Problem statement: Print the line containing "left wrist: (37, 130)" and all lines after it, unchanged, through the end of the data. Leave the pictures out.
[[ Records shown, beginning ]]
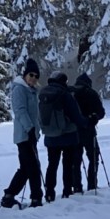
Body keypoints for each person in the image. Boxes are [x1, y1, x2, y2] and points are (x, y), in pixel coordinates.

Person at [0, 57, 43, 208]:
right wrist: (29, 128)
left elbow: (35, 114)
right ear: (25, 75)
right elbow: (20, 111)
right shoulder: (19, 89)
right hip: (24, 135)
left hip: (31, 135)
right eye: (31, 75)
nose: (33, 78)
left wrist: (37, 130)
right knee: (33, 167)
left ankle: (9, 195)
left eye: (36, 76)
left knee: (26, 168)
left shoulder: (32, 91)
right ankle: (36, 198)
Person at [38, 72, 86, 201]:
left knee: (52, 165)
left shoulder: (43, 93)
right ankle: (67, 191)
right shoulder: (65, 94)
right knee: (67, 164)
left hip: (50, 136)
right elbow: (75, 115)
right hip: (68, 135)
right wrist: (86, 123)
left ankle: (49, 193)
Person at [72, 72, 106, 192]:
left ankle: (76, 186)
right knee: (93, 158)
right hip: (89, 131)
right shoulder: (91, 93)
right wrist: (94, 117)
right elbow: (101, 112)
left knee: (76, 160)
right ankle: (92, 185)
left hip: (74, 131)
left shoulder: (72, 93)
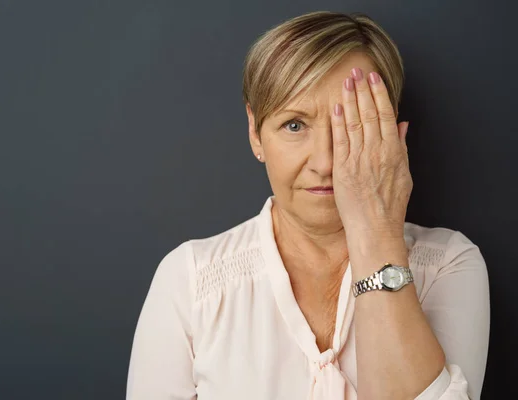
[[ Records shown, end ]]
Task output:
left wrist: (37, 130)
right knee: (33, 167)
left ankle: (9, 195)
left eye: (36, 76)
left knee: (26, 168)
left shoulder: (32, 91)
right ankle: (36, 198)
Person at [38, 72, 86, 201]:
left knee: (52, 165)
left shoulder: (43, 93)
right ankle: (67, 191)
right shoulder: (65, 94)
right knee: (67, 164)
left hip: (50, 136)
right elbow: (75, 115)
right hip: (68, 135)
right wrist: (86, 123)
left ankle: (49, 193)
Person at [72, 72, 106, 192]:
left ankle: (76, 186)
right knee: (93, 158)
right hip: (89, 131)
right shoulder: (91, 93)
right wrist: (94, 117)
right elbow: (101, 112)
left knee: (76, 160)
right ankle: (92, 185)
left hip: (74, 131)
left shoulder: (72, 93)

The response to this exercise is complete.